In early August 2009, Tim Matheson signed on to direct a 90-minute pilot. Further casting announcements included Anne Dudek in mid-August, followed by Kari Matchett and Peter Gallagher in early September. Eric Lively was cast as a fellow CIA officer and peer to Perabo's character, and Eion Bailey was cast in a recurring role as Annie Walker's ex-boyfriend. The pilot began filming in Toronto in September 2009.

In January 2010, the Covert Affairs pilot received a 10-episodes order. Sendhil Ramamurthy was added to the cast as a CIA officer, replacing Lively's character, along with Emmanuelle Vaugier in a recurring role as a journalist.

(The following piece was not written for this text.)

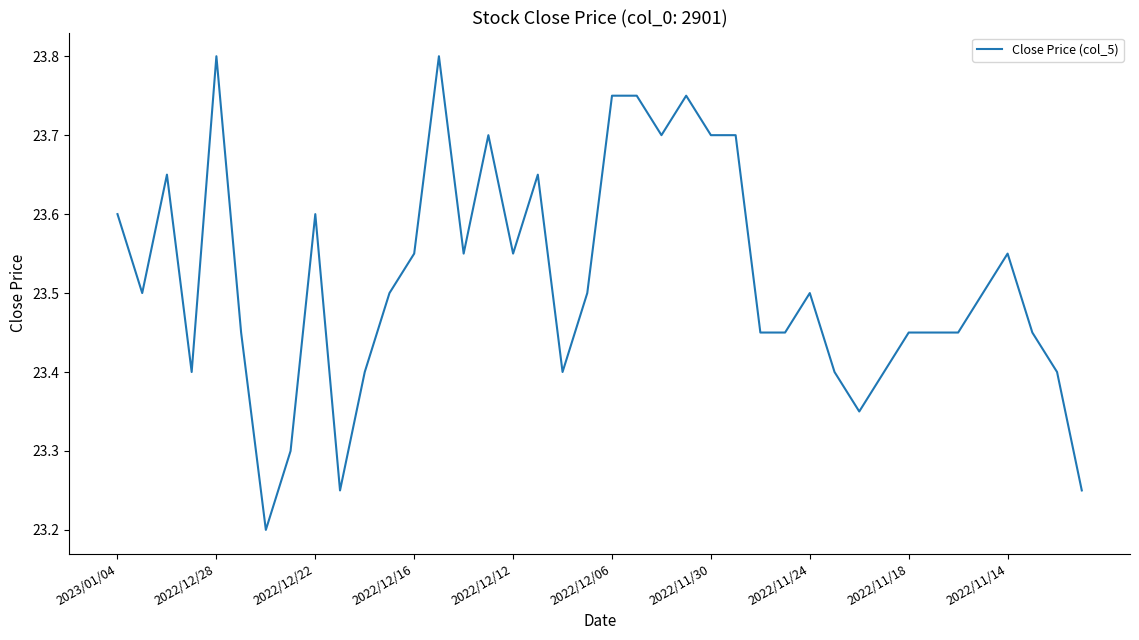

How many lines are shown in the chart?

1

The series executive producers are Doug Liman and David Bartis and the co-executive producer is Jonathan Glassner. Production of the series takes place in Toronto, Ontario, at primary static sets housed in a studio, as well as at "stock" shooting locations throughout the local area. This is combined with material filmed at various international locations in which the series' episodes are set, such as Washington, D.C., capturing geographically unique elements of these places. In some instances, the series' producers use a stand-in location for shots where the costs and logistics of the actual location shoot are impractical, or if the location specified is fictional.

== Episodes ==

| Season | Timeslot (ET) | # Ep. | Premiered |  | Ended |  | TV Season | Viewers (in millions) |
| Date | Premiere Viewers (in millions) | Date | Finale Viewers (in millions) |
| 1 | Tuesday 10:00 pm (July 13, 2010 – Sept. 7, 2010) Tuesday 9:00 pm (Sept. 14, 2010) | 11 | July 13, 2010 | 4.88 | September 14, 2010 | 5.23 | 2010 | 6.70 |
| 2 | Tuesday 10:00 pm (June 7, 2011 – Nov. 20, 2012) | 16 | June 7, 2011 | 4.56 | December 6, 2011 | 3.20 | 2011 | 5.64 |
| 3 | 16 | July 10, 2012 | 3.50 | November 20, 2012 | 2.47 | 2012 | 3.06 |
| 4 | Tuesday 9:00 pm (July 16, 2013 – Sept. 17, 2013) Thursday 10:00 pm (Oct. 17, 2013 – Nov. 21, 2013) | 16 | July 16, 2013 | 2.39 | November 21, 2013 | 2.34 | 2013 | 3.96 |
| 5 | Tuesday 10:00 pm Thursday 10:00 pm | 16 | June 24, 2014 | 1.88 | December 18, 2014 | 1.59 | 2014 | 3.3 |

== Reception ==
Covert Affairs received positive reviews from critics. The review aggregator website Rotten Tomatoes reports a 93% approval rating, while on Metacritic, the first season of Covert Affairs received a score of 64 out of 100, based on 23 reviews, indicating "generally favorable reviews". The second season received a score of 68, based on six reviews. At the 68th Golden Globe Awards, Piper Perabo was nominated for Best Performance by an Actress in a Television Series—Drama. She also won the award for Outstanding Female Actor in a Breakthrough Role at the Gracie Awards in 2011. Christopher Gorham won the Seeing Beyond Vision Loss Special Achievement Award at the CNIB Awards in 2013.

==DVD releases==

| Season | Episodes | DVD release dates |  |  |  |
| Region 1 | Region 2 | Region 4 | Discs |
| 1 | 11 | May 17, 2011 | June 18, 2012 | June 2, 2011 | 3 |
| 2 | 16 | May 1, 2012 | September 17, 2012 | October 3, 2012 | 4 |
| 3 | 16 | May 28, 2013 | March 17, 2014 | September 5, 2013 | 4 |
| 4 | 16 | May 27, 2014 | August 10, 2015 | TBA | 4 |
| 5 | 16 | April 28, 2015 | TBA | TBA | 4 |
| Total | 75 | TBA | TBA | TBA | TBA |

==Syndication==
Starting on November 14, 2022, Start TV aired reruns of the series.